Return all the lines below in which the string "with" appears.

(TASK DATA)

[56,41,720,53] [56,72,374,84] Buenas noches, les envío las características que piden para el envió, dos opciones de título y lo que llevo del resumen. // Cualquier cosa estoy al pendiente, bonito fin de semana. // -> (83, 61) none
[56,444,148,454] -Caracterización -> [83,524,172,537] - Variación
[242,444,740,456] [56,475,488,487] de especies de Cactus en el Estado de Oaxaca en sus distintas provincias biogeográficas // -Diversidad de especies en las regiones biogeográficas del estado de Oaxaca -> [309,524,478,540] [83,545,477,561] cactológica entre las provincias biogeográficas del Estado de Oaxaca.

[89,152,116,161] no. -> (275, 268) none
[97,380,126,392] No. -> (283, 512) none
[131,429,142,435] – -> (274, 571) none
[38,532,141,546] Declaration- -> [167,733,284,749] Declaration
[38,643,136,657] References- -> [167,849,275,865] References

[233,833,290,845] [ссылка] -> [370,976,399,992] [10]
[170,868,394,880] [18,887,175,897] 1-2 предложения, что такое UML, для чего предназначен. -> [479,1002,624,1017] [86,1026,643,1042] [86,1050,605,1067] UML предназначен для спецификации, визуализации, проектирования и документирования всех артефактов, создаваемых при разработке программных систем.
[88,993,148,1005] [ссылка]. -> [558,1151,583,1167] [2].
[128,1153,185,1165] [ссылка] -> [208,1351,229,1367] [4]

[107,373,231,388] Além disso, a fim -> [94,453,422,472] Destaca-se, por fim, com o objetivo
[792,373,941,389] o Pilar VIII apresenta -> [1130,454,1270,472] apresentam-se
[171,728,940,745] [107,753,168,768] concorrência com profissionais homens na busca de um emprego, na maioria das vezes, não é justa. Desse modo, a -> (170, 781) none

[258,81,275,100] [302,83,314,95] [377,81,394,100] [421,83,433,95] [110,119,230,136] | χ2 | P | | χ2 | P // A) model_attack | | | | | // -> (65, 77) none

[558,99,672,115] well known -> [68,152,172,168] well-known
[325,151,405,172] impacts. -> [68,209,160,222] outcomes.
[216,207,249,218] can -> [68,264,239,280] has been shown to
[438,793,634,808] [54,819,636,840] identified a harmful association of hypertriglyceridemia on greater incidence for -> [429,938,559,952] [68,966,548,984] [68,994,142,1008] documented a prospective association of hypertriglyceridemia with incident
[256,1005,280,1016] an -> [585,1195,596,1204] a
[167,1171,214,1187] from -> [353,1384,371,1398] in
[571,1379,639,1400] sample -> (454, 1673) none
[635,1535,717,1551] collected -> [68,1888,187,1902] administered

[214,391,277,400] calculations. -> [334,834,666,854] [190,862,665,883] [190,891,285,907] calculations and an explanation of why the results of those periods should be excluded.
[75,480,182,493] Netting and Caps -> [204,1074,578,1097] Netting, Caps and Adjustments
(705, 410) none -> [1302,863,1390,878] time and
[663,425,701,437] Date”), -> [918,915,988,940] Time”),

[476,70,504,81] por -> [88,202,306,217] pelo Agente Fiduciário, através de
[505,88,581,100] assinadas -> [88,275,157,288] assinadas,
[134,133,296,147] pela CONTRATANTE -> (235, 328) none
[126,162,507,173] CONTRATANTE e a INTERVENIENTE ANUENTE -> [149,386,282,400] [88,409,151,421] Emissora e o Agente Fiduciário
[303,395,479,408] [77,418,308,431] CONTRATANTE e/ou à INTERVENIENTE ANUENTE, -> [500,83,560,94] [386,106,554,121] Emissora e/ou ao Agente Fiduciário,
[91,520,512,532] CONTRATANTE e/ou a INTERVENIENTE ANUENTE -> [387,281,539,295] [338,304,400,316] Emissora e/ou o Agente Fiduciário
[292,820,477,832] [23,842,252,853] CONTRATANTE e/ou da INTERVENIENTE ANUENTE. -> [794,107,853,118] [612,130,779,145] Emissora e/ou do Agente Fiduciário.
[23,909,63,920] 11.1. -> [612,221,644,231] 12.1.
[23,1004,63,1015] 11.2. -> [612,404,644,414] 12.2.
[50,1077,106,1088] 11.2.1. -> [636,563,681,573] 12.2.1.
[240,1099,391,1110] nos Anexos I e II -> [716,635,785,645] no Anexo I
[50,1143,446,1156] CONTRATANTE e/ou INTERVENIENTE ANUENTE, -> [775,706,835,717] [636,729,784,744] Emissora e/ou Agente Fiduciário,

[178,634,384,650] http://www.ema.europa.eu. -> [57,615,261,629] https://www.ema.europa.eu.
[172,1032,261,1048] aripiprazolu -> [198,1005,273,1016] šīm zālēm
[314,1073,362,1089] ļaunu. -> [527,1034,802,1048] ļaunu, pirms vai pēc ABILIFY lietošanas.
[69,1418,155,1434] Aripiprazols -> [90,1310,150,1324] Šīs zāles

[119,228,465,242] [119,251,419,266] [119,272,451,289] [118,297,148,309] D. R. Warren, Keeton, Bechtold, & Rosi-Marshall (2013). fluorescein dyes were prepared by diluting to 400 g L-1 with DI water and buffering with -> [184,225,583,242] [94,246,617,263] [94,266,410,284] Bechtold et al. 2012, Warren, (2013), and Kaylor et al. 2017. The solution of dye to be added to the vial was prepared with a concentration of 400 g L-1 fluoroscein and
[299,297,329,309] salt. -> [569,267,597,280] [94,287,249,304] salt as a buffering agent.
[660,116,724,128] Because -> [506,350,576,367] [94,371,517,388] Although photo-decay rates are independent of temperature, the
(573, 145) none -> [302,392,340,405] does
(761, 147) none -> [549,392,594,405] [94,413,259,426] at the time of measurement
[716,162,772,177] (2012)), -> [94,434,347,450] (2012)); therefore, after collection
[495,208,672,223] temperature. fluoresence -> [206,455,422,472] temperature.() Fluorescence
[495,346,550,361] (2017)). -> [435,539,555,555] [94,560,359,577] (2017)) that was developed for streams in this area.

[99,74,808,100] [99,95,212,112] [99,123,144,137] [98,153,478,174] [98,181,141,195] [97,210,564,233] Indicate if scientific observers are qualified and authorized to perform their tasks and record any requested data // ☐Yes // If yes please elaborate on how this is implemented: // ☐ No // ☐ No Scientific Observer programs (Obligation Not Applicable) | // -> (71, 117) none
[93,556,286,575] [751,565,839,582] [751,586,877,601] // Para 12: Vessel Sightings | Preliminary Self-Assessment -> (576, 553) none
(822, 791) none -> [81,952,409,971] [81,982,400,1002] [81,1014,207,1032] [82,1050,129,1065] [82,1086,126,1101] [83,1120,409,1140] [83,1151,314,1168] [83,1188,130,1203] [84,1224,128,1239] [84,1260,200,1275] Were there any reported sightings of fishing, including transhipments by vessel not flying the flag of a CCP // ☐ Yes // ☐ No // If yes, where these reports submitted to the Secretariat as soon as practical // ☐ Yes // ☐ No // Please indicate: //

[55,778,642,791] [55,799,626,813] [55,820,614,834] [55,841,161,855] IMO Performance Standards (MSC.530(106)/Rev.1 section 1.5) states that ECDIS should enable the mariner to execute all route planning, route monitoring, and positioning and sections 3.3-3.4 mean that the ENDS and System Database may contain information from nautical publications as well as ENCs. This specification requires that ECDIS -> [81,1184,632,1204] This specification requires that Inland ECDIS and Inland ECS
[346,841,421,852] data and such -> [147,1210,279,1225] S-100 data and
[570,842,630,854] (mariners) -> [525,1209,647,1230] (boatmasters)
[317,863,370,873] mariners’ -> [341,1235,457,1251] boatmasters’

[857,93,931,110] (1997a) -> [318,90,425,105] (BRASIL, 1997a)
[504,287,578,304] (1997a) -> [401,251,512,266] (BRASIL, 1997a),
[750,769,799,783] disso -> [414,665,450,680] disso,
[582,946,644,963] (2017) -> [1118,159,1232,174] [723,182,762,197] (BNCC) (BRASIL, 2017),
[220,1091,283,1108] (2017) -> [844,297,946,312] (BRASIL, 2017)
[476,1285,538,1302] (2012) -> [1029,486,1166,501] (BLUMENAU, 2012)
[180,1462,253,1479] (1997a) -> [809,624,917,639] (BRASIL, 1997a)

(End TASK DATA)

ANSWER SPACE:
[438,793,634,808] [54,819,636,840] identified a harmful association of hypertriglyceridemia on greater incidence for -> [429,938,559,952] [68,966,548,984] [68,994,142,1008] documented a prospective association of hypertriglyceridemia with incident
[119,228,465,242] [119,251,419,266] [119,272,451,289] [118,297,148,309] D. R. Warren, Keeton, Bechtold, & Rosi-Marshall (2013). fluorescein dyes were prepared by diluting to 400 g L-1 with DI water and buffering with -> [184,225,583,242] [94,246,617,263] [94,266,410,284] Bechtold et al. 2012, Warren, (2013), and Kaylor et al. 2017. The solution of dye to be added to the vial was prepared with a concentration of 400 g L-1 fluoroscein and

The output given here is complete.